----- Given data

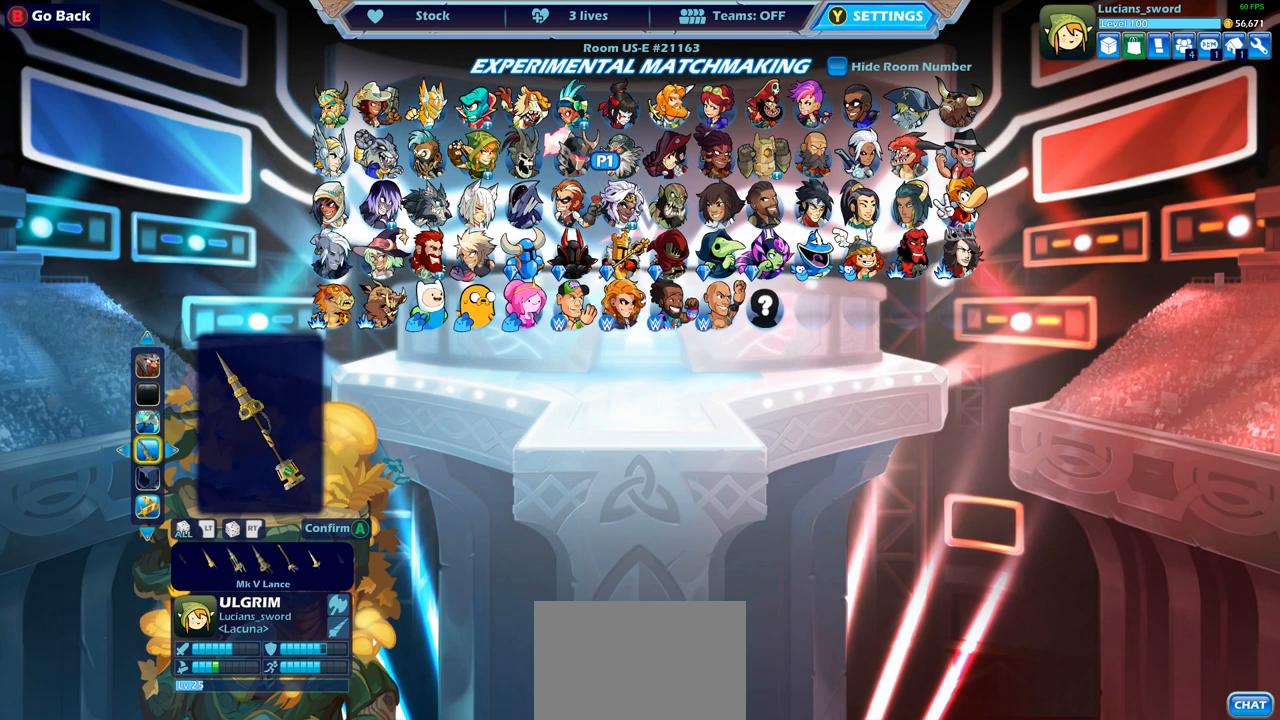
{"buttons": [], "left_stick": "center", "right_stick": "center", "events": [[67, "DPAD_LEFT", "down"], [183, "DPAD_LEFT", "up"]]}
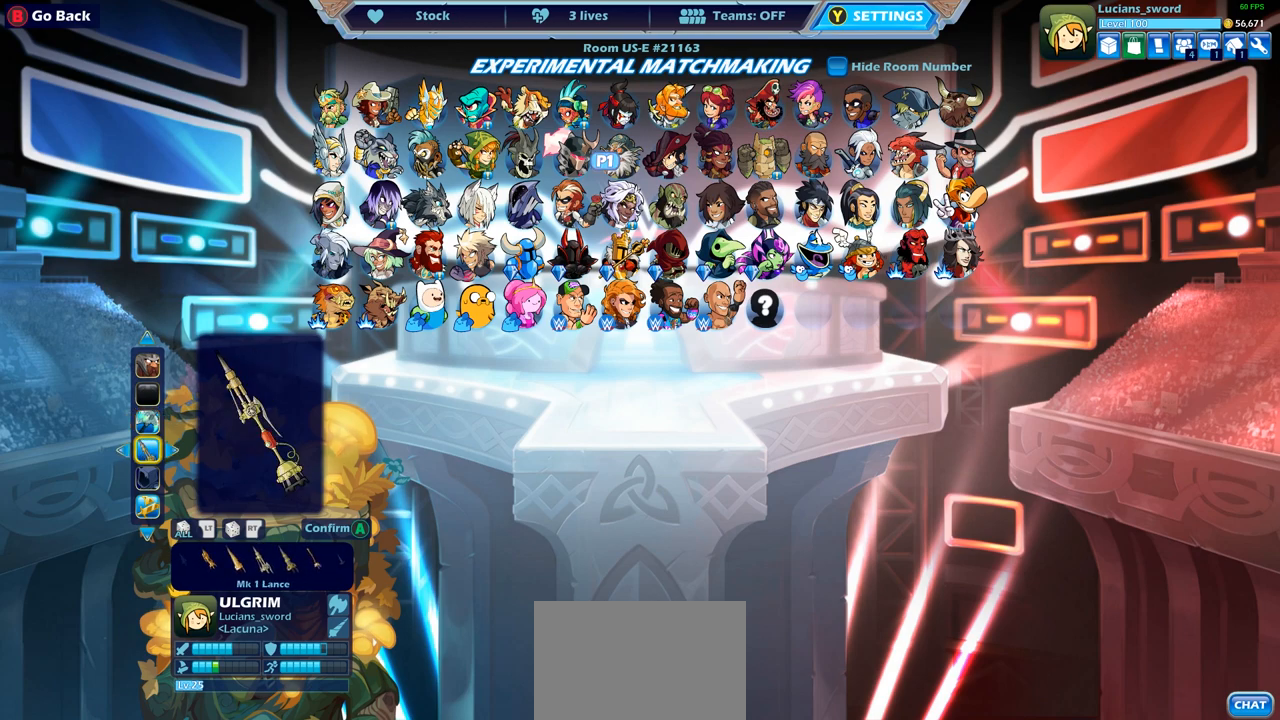
{"buttons": ["DPAD_LEFT"], "left_stick": "center", "right_stick": "center", "events": [[500, "DPAD_LEFT", "down"]]}
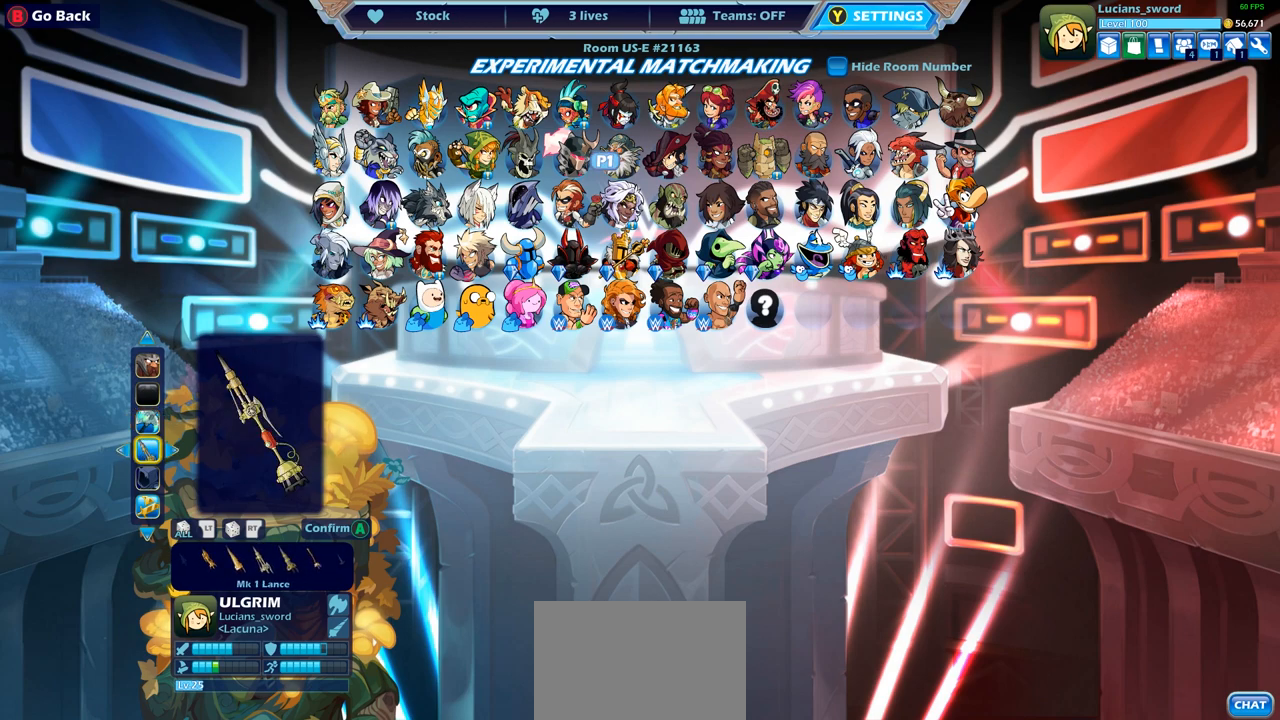
{"buttons": [], "left_stick": "center", "right_stick": "center", "events": [[67, "DPAD_LEFT", "up"], [200, "DPAD_LEFT", "down"], [283, "DPAD_LEFT", "up"]]}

----------

▸ **Your instructions**: Set out the material once more, exact in every line, with no images.

▸ **Final answer**:
{"buttons": [], "left_stick": "center", "right_stick": "center", "events": [[67, "DPAD_LEFT", "down"], [183, "DPAD_LEFT", "up"]]}
{"buttons": ["DPAD_LEFT"], "left_stick": "center", "right_stick": "center", "events": [[500, "DPAD_LEFT", "down"]]}
{"buttons": [], "left_stick": "center", "right_stick": "center", "events": [[67, "DPAD_LEFT", "up"], [200, "DPAD_LEFT", "down"], [283, "DPAD_LEFT", "up"]]}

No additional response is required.